* **Extracted text**

Soul Limber

Dear Mom –

Soul Limber is a phrase from Danielle LaPorte’s The Desire Map – a book that changed things up for me in a big, big way almost 2 years ago.

After finishing a video call with a client tonight – and singing the book and its author’s praises to said client (this was her first time hearing of it) – I pulled my tabbed up, highlighted copy off of the shelf. Tonight is a quote night. I knew I’d find the right quote for where I am in this place in time. And I did. It’s just right.

Take a journey into the things which you are carrying, the known –

Not into the unknown – into what you already know:

Your pleasures, your delights, your despairs, your sorrows.

Take a journey into that, that is all you have.

-Jiddu Krishnamurti

That’s where I am at. I feel I am exploring where I’ve already been – and where I am right now – without judgment or anger. There are lessons every day – but honestly – right here – with you – I just get to write a letter. It’s what you and Grandma craved from me – and what I was able to give you at certain times – not at others. I’d like to think that what I write to you about is all the stuff we would have talked about had you lived longer. We had started walking that path – we got few good years there – but not enough. Not enough to rehash all our stuff and try to lay it to rest. Evidently – that was to be my job in this life. I’m doing a good job.

So, yes, letters, you and Grandma loved to have me write letters. Difference is – this time it’s just as much for me as it is for you. It’s for us. I feel really good about it. I’m telling my story – and in some ways rewriting OUR story. That’s already been happening for quite a few years – in my head and heart. There were things that needed to be rewritten in order for me to feel worthy of many things that I hadn’t felt worthy of for so long – well, no, make that EVER. Yeah. And honestly – I still struggle – but at least now I know where it comes from – and I don’t think of myself as a whiney baby for having had hurt feelings and buried pain over things. I have come to a place of deep self-compassion and self-love. I can be very hard on myself – but not the way I used to be. These days – deep down – I have an admiration for myself that I never would have thought possible – I never would have contemplated. This – in a messy house. This – without a full time job. I admire myself for who I am – not what I do. It’s been a long time coming.

* **Work required**
Please pick up the letter to Mom above after its final sentence and continue it in the same voice.

* **Material shown**

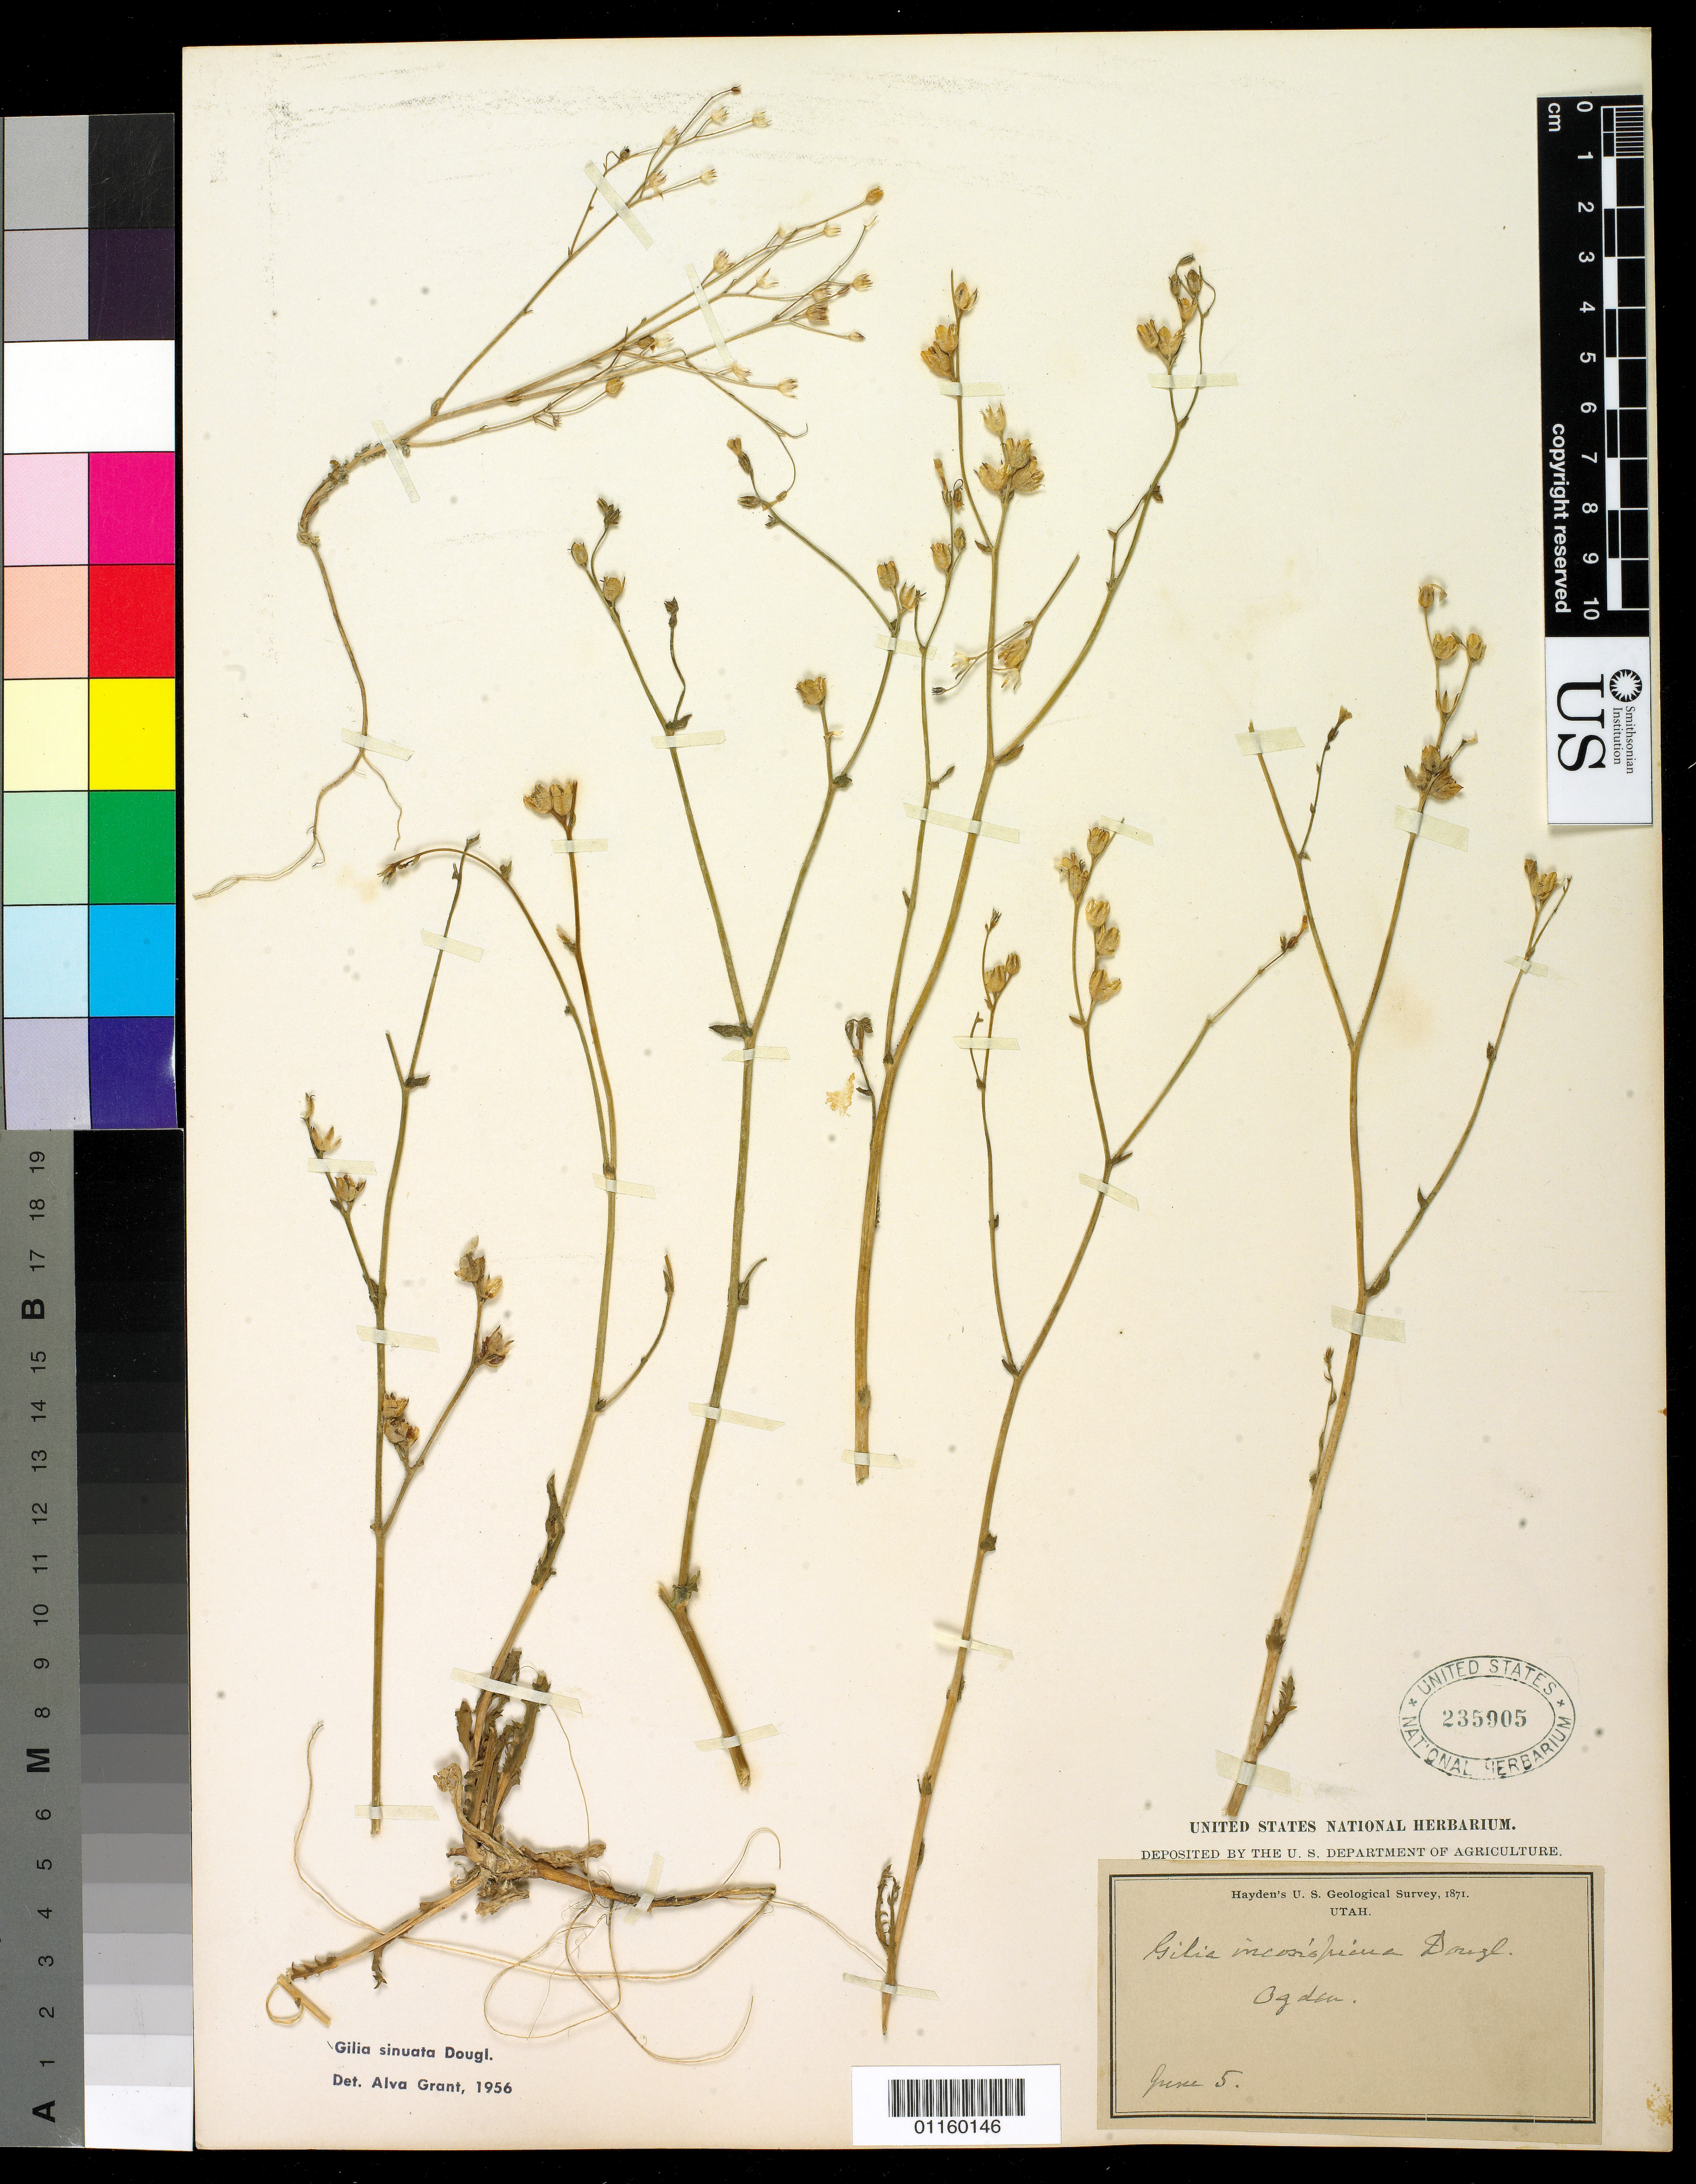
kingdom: Plantae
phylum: Tracheophyta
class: Magnoliopsida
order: Ericales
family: Polemoniaceae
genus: Gilia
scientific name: Gilia sinuata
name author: Douglas ex Benth.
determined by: Grant, A.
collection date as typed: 5 Jun 1871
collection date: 1871-06-05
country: United States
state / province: Utah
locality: Ogden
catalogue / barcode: US 235905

* **Written answer**
I have learned and changed so much in the last 18 years – and yet – there is much of me that is exactly the same – this includes where I came from. The difference is – now I’ve explored it. I’ve explored that known. I’ve explored it fearlessly. I’ve gone deeper than some people wanted me to. I’ve surfaced with answers and feelings that at times I thought might kill me – or at least pieces of me. Setting those answers down after a time of exploration – and moving beyond them – well – those are some of my greatest accomplishments in this life.

Doing that work – taking that scary journey into the known? That’s made my soul shine that much brighter.

I answered one of DLP’s writing prompts a couple years back. I think it may actually have been, “What do you trust?” Or “I trust______.” The answer came fast and furious. I flipped a piece of scratch paper over – and scrawled:

I trust my story.   Past.

I trust my path. Present.

I trust my journey.   Future.

What was awesome to me in that moment of scrawling was that I truly meant it.

I still do.

I will continue to.

All things for a reason.

Nothing is random.

I love you, Mom.

I must sleep now.

Hugging you. As I typed it – I felt it.

So glad you started hugging me in the few years before you died.

So glad you kissed me cheek – because now I remember what it feels like.

I can’t imagine not.

I know you’re here – but I’d dig a visit.

Meet me in my dreams?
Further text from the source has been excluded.